[SUPPLIED DATA — start]

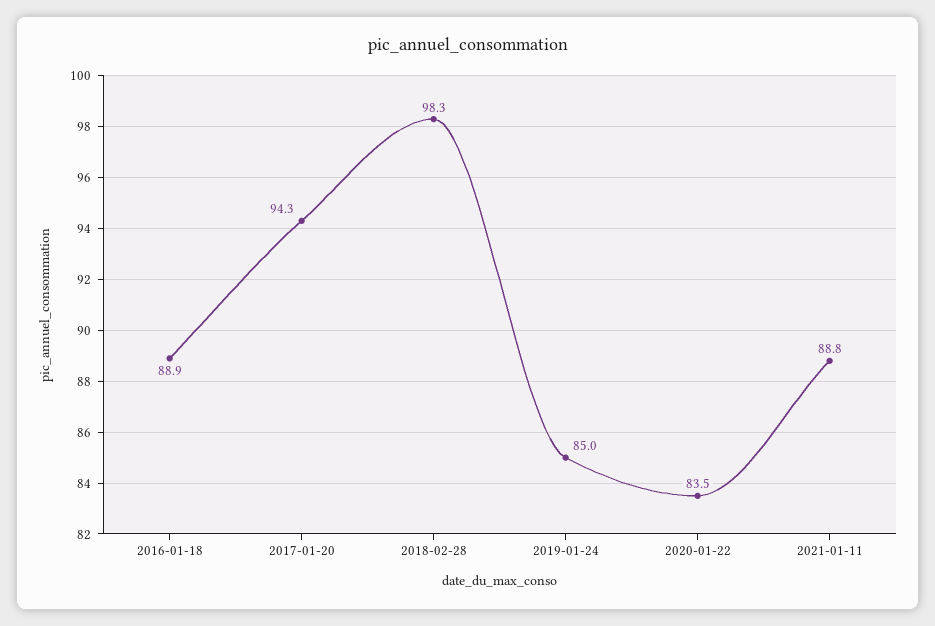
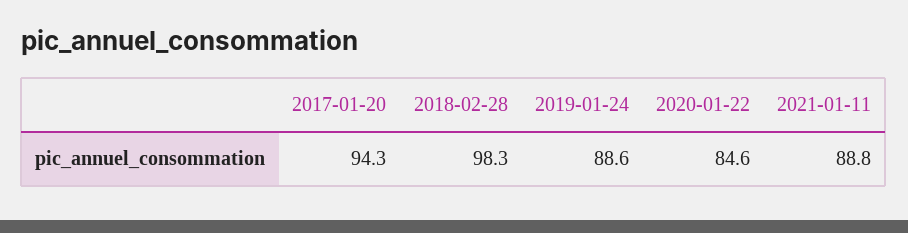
2016-01-18: 88.9 -> none
2019-01-24: 85 -> 88.6
2020-01-22: 83.5 -> 84.6

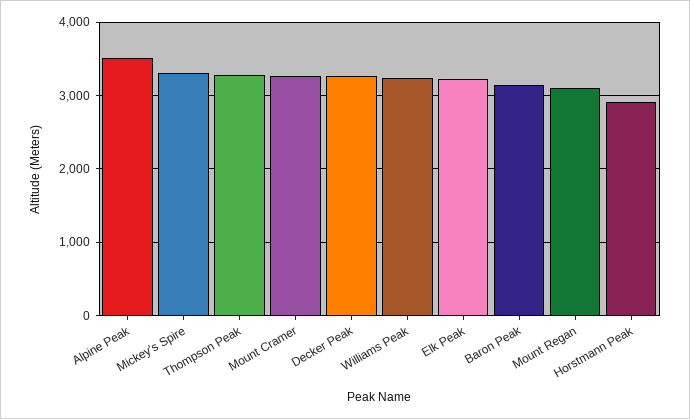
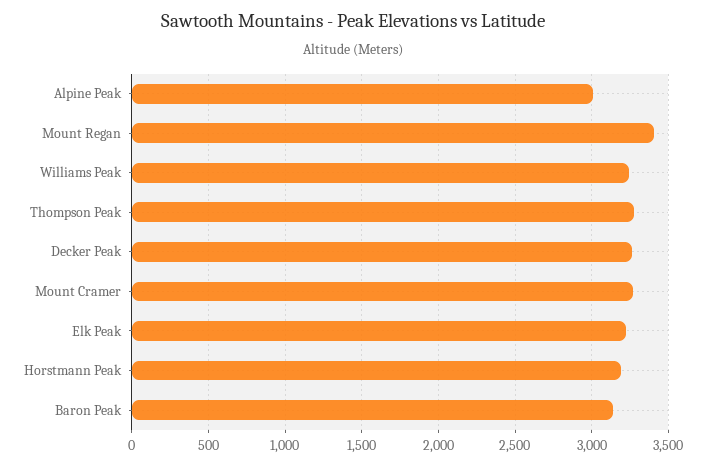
Alpine Peak: 3500 -> 3000
Mickey's Spire: 3300 -> none
Mount Regan: 3100 -> 3400
Horstmann Peak: 2900 -> 3200

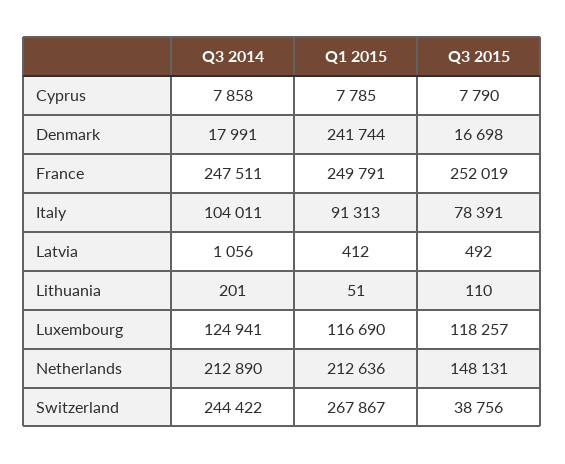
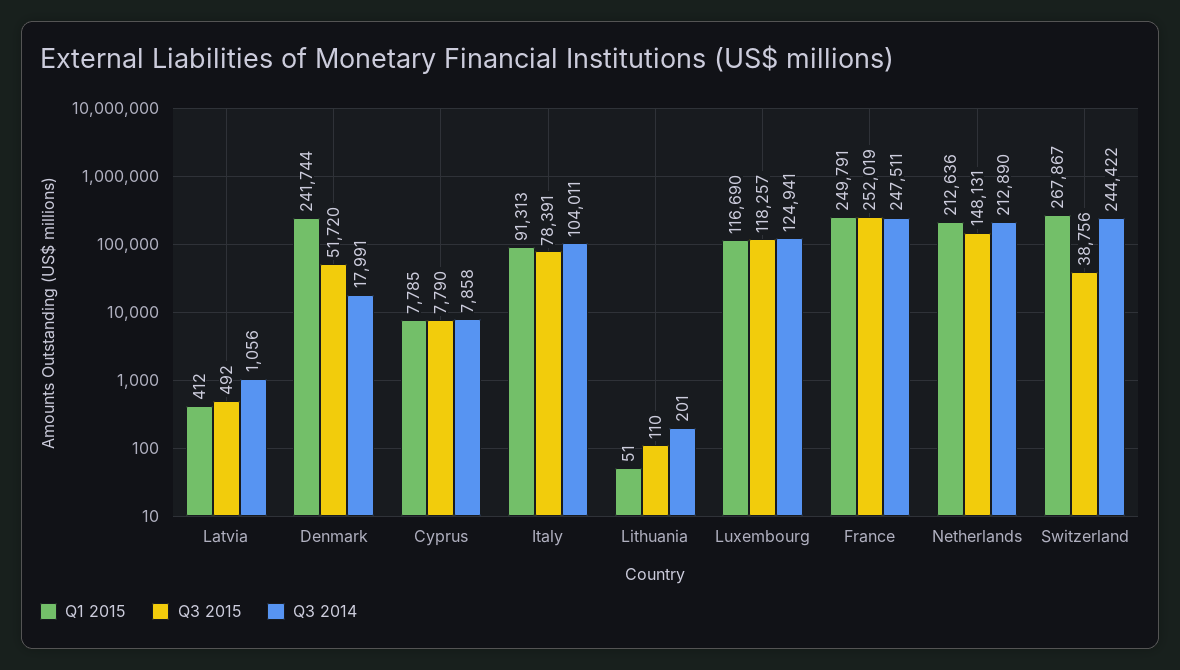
Q3 2015, Denmark: 16698 -> 51720

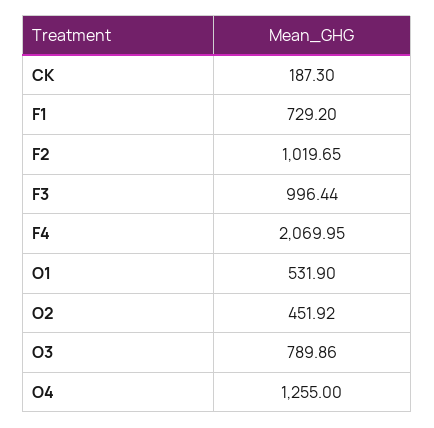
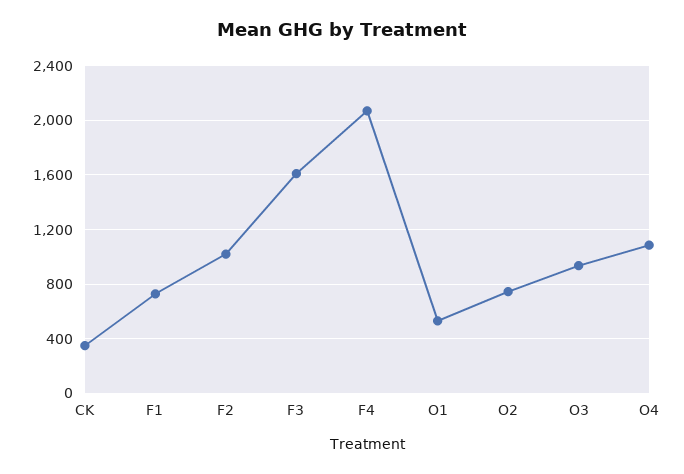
CK: 187.3 -> 350
F3: 996.44 -> 1600
O2: 451.92 -> 750
O3: 789.86 -> 950
O4: 1255 -> 1100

[SUPPLIED DATA — finish]

→ TASK TO CARRY OUT
The lines to copy run from the line containing "2019-01-24: 85 -> 88.6" through the end of the data above; copy exactly those, minus the pictures.

→ EXERCISE RESULT
2019-01-24: 85 -> 88.6
2020-01-22: 83.5 -> 84.6

Alpine Peak: 3500 -> 3000
Mickey's Spire: 3300 -> none
Mount Regan: 3100 -> 3400
Horstmann Peak: 2900 -> 3200

Q3 2015, Denmark: 16698 -> 51720

CK: 187.3 -> 350
F3: 996.44 -> 1600
O2: 451.92 -> 750
O3: 789.86 -> 950
O4: 1255 -> 1100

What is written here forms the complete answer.